**What to do**: Convert the records into a JSON list of strings with one string per line, skipping blank lines. Leave the pictures out.

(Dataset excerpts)
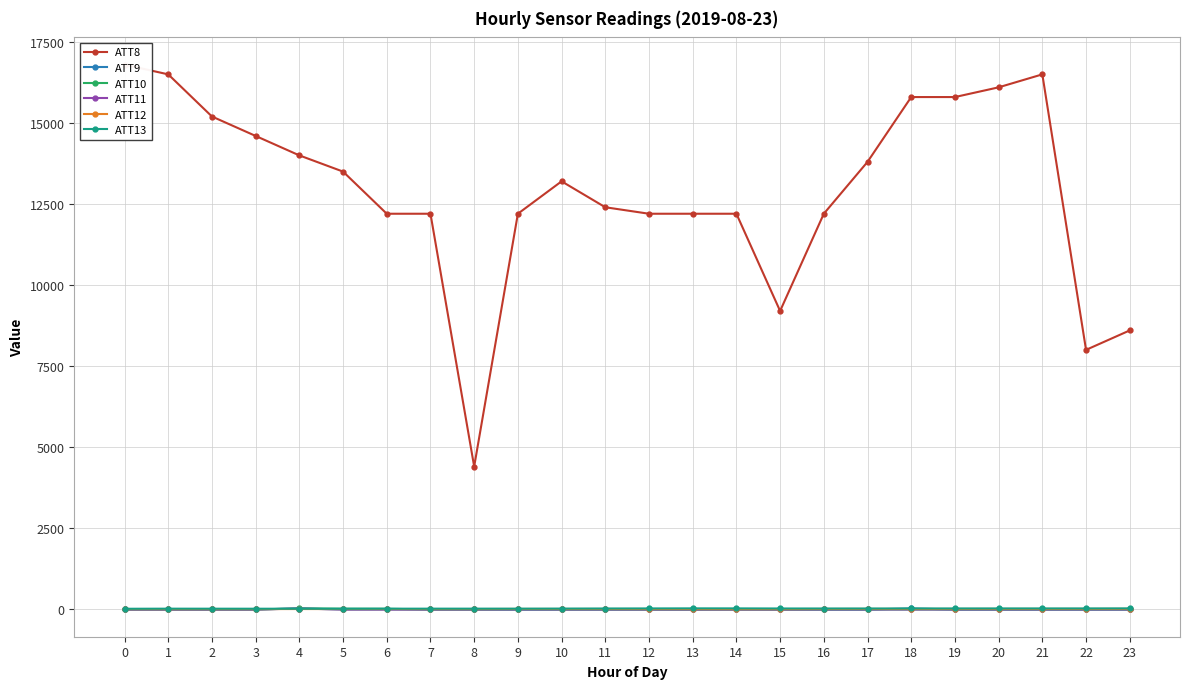

Does the chart display data point markers on the line(s)?

Yes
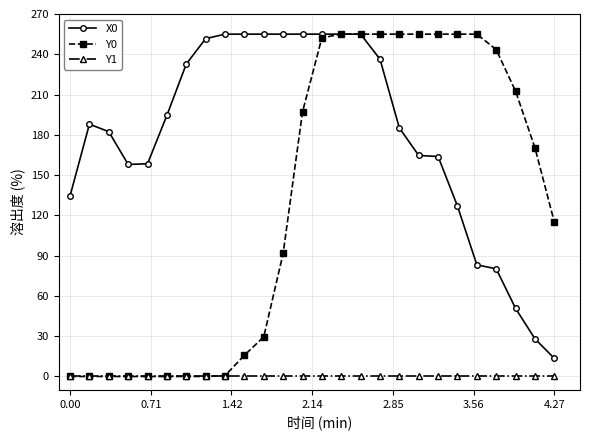

List the series in order of their overall mean, lowest first.

Y1, Y0, X0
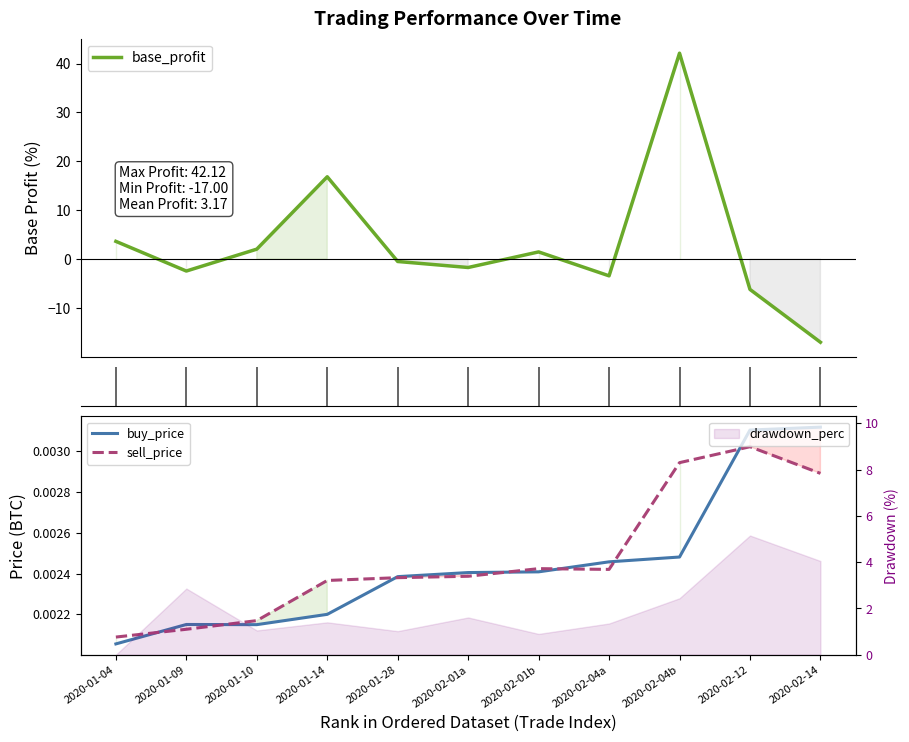

Which series ends up on top after the final intersection of buy_price and base_profit?

buy_price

**Output for this exercise**:
[
  "Does the chart display data point markers on the line(s)?",
  "Yes",
  "List the series in order of their overall mean, lowest first.",
  "Y1, Y0, X0",
  "Which series ends up on top after the final intersection of buy_price and base_profit?",
  "buy_price"
]